Added bonuses of his Model X that Lochhead noted including the autopilot feature, the navigation system which determines charging stations along one’s desired route, the smooth and silent driving at even 70 or 80 miles per hour and the free supercharger policy he owns.

“We drove to California and back and our only expense was buying a bottle of windshield wiper fluid,” Lochhead said, in reference to not needing to pay for gas or maintenance.

Lochhead believes despite the current higher price tags on EV’s that a tipping point is likely to occur within the next decade, or even the next five years, as battery prices — the most expensive part of an EV — continue to fall with better technology and wider use.

“The changeover is going to happen very suddenly,” Lochhead said. “For a long time people are predicting that 2020 is the year where you’re going to be able to build electric cars that will be cheaper than gas cars and when that happens it’s going to make no sense at all to buy a gas car.”
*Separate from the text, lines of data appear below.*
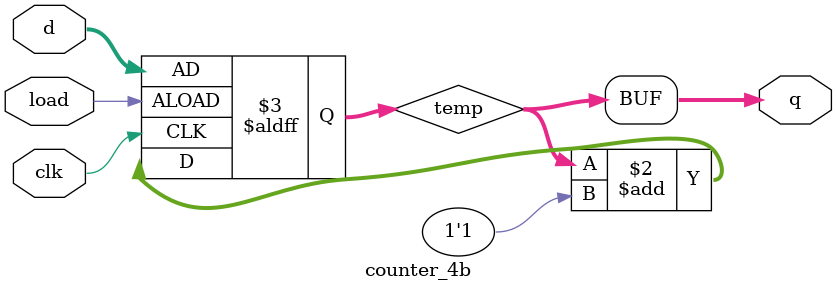
<source format=v>
module counter_4b(clk,load,d,q);
input clk,load;
input  [3:0] d; 
output [3:0] q;
reg    [3:0] temp;

always @(posedge clk or posedge load)
    begin
        if(load)
            temp <= d;
        else 
            temp <= temp + 1'b1;    
    end
        assign q = temp;
endmodule

</source>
“Expect a really major disruption in the market in the very near future,” Lochhead added. “The good thing is in a very few years you’re going to be able to buy a bunch of electric cars at a reasonable price.”

“The electric car is just a much nicer car to drive,” Lochhead noted.

“In fact, I warn people,” he said. “I say ‘do not test drive an electric car unless you’re serious about buying it,’ because you’re just not going to be happy after you’ve driven one.”

Chris McLaughlin can be reached at [email protected] and followed on Twitter at @ChrisMcLJournal.

5 Comments

5 Responses to “Electric Vehicle Ride and Drive allows public to get behind wheel at UMass”

  1. amy on April 25th, 2019 11:32 am

    More idiotic social engineering at Umass. Did you know that electric cars on average in studies are shown to pollute more than gas cars? The electricity generated to power the electric car is usually dirtier than a car that uses gasoline as well as the enormous pollution generated from manufacturing the batteries.

    But of course eco-nuts and people who just want to ‘feel good’ about ‘helping the environment’ don’t actually bother to use their brains. Similarly if you buy a new car you are adding an enormous amount of pollution, an environmentally responsible person would instead buy a used car, instead of adding to the massive amount of co2 and pollution generated by manufacturing a new car.

    It’s so sad to see this sort of stupidity at a supposedly ‘rising’ university. All umass had done with this discount is incentivize pollution.

  2. Dr. Ed on April 25th, 2019 12:29 pm

    Where do they think the electricity is coming from?
    .
    COAL….
    .
    They just are moving the smokestack somewhere else…

  3. joan tozzi on April 26th, 2019 8:40 am

    Instead of calling people “eco nuts”, how about we take it even further and have windmills and solar to generate electricity. I guess wanting clean water, clean air, clean oceans and recycling makes you an eco nut, because there’s no global warming, right?

  4. Dr. Wilbur Post on April 26th, 2019 9:54 am

    LMAO @ Dr. Ed. and Amy. Gee, maybe Massachusetts electricity comes from a number of sources, such as solar farms and wind farms. New England also has some nuclear power plants, hydro plants, and natural gas plants. Nice troll, though. Thanks for sharing.

  5. Sean on April 30th, 2019 4:22 pm

    If you do a little research you can see where our electricity comes from. On average the bulk is from natural gas and nuclear.